Supplied information »
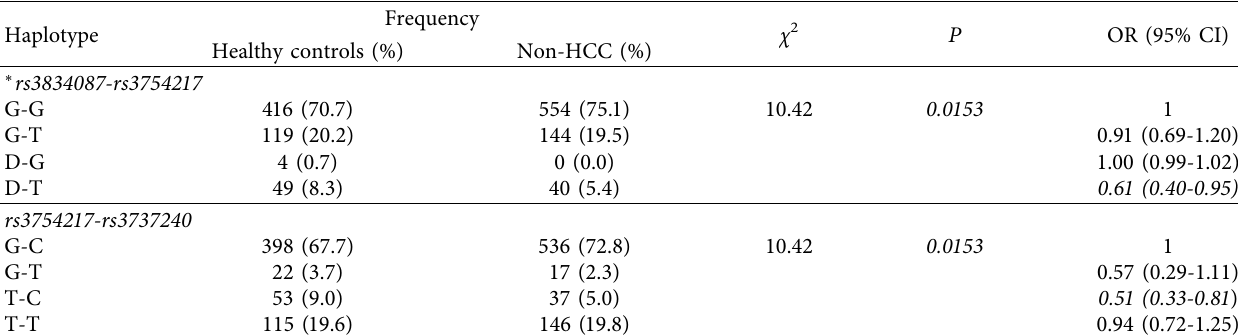
Table 7: Haplotype distributions between healthy controls and non-HCC patients.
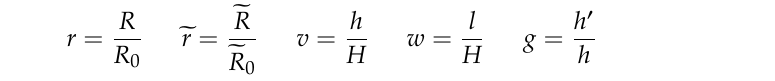
Figure 12. Percentage deviation between the resistance (cid:101) R calculated using Formula (36) for the real defect length and the resistance R calculated numerically.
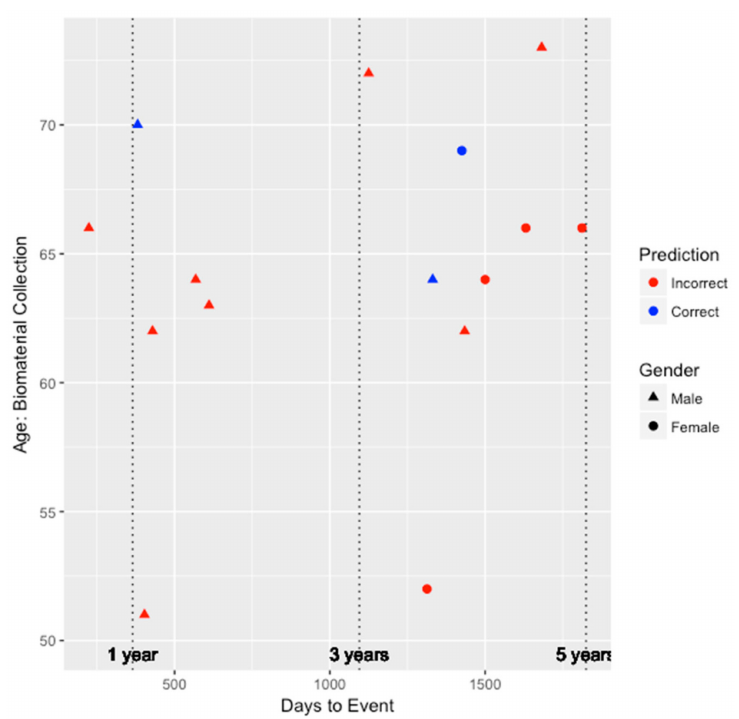
Figure 2. The performance of the Framingham risk score model when identifying those at high risk of symptomatic CHD within five years by age, gender, and days to event.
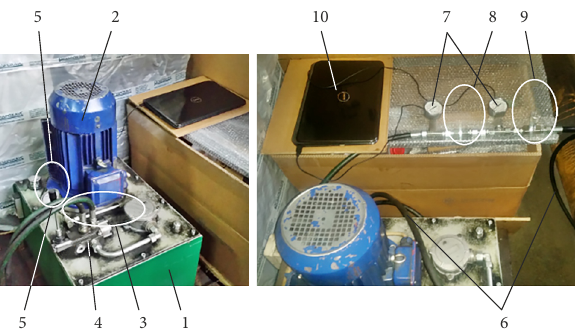
Figure 5. The experimental bench for investigating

What you are asked to do »
The pictures in the data should be omitted, and every remaining line set down exactly.

Response box »
Table 7: Haplotype distributions between healthy controls and non-HCC patients.
Figure 12. Percentage deviation between the resistance (cid:101) R calculated using Formula (36) for the real defect length and the resistance R calculated numerically.
Figure 2. The performance of the Framingham risk score model when identifying those at high risk of symptomatic CHD within five years by age, gender, and days to event.
Figure 5. The experimental bench for investigating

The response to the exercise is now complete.